**** Given passage
Entrepreneurs are daily breaking new ground and the
slow moving corporate world is finally waking up to
the obvious potential inherent in Mosaic and a
hypermedia Internet (sales managers at Microsoft
Canada were almost giddy after I demonstrated to them
what Mosaic represented as a marketing tool). The most
impressive and comprehensive use of the Internet as a
marketing tool is presently seen in Digital
Corporation's Mosaic pages. Digital has managed to
capture all aspects of the combined potential inherent
in Mosaic and the Internet: complete product, service,
and performance information, online support, software
archives, and online ordering. Digital has even
managed to use the Internet as a medium for test
driving products. If there was a reward to offer for
innovative and comprehensive use of the Internet as a
business tool both the Editor and the Publisher of The
Internet Business Journal would vote Digital the
winner.
********
**** Record set
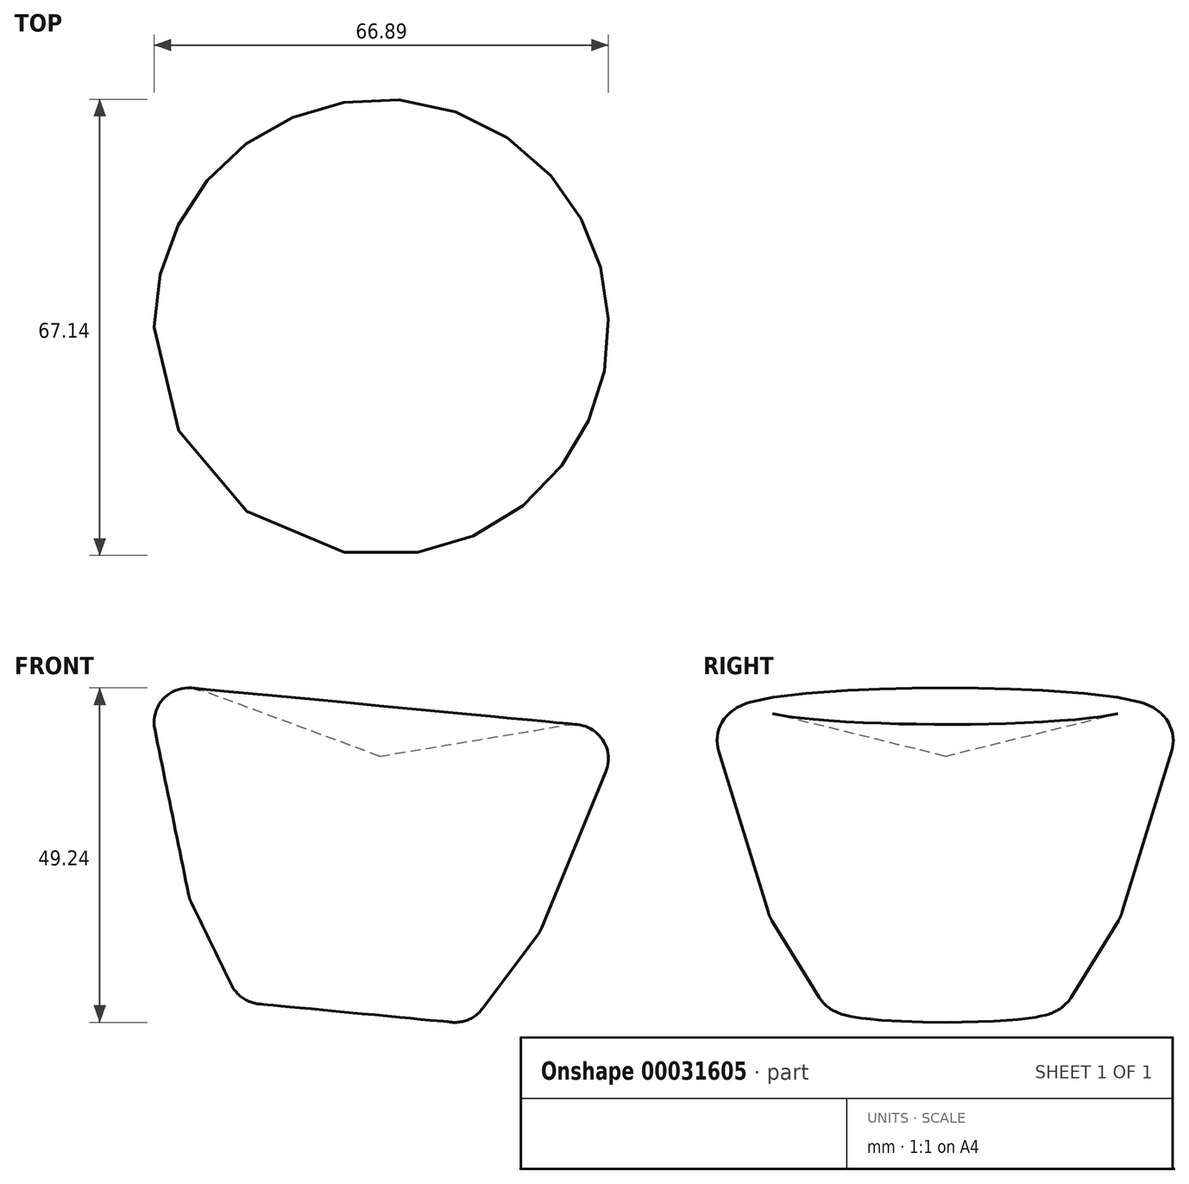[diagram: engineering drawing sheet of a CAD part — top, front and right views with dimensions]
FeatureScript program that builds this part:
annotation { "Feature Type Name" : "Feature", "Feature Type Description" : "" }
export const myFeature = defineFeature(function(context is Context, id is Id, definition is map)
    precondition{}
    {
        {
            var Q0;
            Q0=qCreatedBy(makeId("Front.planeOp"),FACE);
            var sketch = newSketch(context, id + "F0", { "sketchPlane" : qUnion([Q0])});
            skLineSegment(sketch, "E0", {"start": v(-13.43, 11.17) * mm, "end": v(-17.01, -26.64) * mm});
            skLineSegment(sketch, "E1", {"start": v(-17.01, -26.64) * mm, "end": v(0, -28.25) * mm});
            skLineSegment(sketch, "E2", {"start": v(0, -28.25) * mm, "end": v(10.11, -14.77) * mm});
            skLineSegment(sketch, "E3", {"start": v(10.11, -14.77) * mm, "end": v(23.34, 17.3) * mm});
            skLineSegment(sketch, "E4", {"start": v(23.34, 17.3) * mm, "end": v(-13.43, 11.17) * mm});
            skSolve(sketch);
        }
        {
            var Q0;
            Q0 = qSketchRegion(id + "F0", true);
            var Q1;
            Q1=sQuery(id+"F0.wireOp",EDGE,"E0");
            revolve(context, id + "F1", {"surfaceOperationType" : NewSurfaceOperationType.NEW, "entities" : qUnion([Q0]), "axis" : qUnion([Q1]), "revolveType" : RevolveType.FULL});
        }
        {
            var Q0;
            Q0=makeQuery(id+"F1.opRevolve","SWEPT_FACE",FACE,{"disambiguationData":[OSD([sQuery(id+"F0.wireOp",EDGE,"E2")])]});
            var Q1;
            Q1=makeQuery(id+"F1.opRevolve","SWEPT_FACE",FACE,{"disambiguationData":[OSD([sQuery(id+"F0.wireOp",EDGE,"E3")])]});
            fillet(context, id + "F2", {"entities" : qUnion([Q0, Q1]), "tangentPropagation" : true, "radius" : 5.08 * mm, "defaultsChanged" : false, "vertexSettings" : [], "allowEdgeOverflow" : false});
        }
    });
********
◆ Problem statement ◆
Pick up the passage about Digital's use of Mosaic for Internet marketing and keep writing from its final sentence.

◆ Output of the exercise ◆
As this issue was being prepared, the Internet
community alerted us to yet one more innovative use of
Mosaic. A new multimedia magazine called Internaut
began distribution over the Internet as a FTP
accessible binary program. Internet users can retrieve
this free magazine and view it through a Mosaic
browser (even if they do not have an Internet account
that supports Mosaic). Internaut is the first magazine
of its kind, and features a number of notable articles
in its premiere issue, including: "How the Internet
Came to Be," "An Introduction to Cable Internet," and
"CU-SeeMe: Video Conferencing over the Internet". To
retrieve the first issue of Internaut, FTP to
ftp.netcom.com and get the file internt1.zip from the
/pub/mailcom/internaut/ directory.
Mosaic-style interfaces are turning the Internet into
a catalyst of innovation and a field of opportunity
that history seldom holds forth. The commercial
potential afforded by Internet technology is proving
to be limited only by one's vision.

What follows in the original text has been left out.